Job |
Reproduce each line of the entries that carries "projectontwikkelaar".

Supplied records |
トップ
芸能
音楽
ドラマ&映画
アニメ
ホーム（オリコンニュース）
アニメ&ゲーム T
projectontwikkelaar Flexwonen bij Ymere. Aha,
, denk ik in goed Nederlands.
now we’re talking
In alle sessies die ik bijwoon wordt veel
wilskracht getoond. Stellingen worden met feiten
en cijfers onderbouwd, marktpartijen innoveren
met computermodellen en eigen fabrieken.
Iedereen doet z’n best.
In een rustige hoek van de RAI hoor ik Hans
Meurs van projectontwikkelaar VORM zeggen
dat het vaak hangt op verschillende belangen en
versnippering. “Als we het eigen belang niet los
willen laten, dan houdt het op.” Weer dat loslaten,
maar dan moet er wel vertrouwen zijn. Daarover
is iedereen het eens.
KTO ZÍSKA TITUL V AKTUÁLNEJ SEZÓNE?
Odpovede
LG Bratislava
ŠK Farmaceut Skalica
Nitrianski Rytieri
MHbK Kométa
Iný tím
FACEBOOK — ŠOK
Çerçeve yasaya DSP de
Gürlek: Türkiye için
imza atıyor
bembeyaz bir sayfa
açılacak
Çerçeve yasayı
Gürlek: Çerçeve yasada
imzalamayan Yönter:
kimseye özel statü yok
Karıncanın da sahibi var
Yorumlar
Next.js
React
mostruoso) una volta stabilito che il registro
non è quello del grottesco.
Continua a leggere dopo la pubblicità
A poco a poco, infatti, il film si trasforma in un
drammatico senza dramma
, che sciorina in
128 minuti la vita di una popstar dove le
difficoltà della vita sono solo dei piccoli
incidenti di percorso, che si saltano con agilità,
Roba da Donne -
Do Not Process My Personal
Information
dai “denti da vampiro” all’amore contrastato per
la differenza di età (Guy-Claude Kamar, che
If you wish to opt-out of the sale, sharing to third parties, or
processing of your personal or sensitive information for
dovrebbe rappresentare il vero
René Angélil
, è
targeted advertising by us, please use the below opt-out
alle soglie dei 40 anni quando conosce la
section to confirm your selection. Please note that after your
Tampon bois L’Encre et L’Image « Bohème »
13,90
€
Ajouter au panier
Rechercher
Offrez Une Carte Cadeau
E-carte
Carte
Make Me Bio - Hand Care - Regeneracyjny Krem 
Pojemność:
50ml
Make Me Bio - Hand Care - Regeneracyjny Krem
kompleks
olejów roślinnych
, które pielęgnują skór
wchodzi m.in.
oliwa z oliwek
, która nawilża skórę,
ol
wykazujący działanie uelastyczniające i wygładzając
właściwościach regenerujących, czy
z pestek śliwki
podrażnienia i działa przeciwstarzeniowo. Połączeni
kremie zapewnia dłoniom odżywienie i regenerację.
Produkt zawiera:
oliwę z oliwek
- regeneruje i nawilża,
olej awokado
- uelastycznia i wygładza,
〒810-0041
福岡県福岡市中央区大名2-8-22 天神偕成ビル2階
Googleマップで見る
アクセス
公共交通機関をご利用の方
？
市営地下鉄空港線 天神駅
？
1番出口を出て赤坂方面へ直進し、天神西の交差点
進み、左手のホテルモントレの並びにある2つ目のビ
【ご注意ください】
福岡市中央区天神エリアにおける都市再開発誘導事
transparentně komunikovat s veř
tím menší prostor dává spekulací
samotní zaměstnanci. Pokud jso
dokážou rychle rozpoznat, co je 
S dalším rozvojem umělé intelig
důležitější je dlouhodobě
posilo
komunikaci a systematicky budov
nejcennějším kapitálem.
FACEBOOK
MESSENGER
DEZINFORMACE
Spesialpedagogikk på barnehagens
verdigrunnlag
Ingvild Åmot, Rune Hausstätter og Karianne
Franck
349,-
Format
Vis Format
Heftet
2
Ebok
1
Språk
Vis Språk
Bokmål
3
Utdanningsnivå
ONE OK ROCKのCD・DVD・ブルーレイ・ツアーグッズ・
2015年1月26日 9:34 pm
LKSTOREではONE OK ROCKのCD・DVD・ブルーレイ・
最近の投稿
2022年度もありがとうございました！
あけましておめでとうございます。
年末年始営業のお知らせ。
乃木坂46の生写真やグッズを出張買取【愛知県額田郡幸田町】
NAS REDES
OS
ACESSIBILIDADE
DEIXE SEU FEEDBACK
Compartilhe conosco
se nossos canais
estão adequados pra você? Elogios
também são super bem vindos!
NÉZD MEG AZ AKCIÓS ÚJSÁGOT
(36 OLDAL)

Answer space |
projectontwikkelaar Flexwonen bij Ymere. Aha,
Meurs van projectontwikkelaar VORM zeggen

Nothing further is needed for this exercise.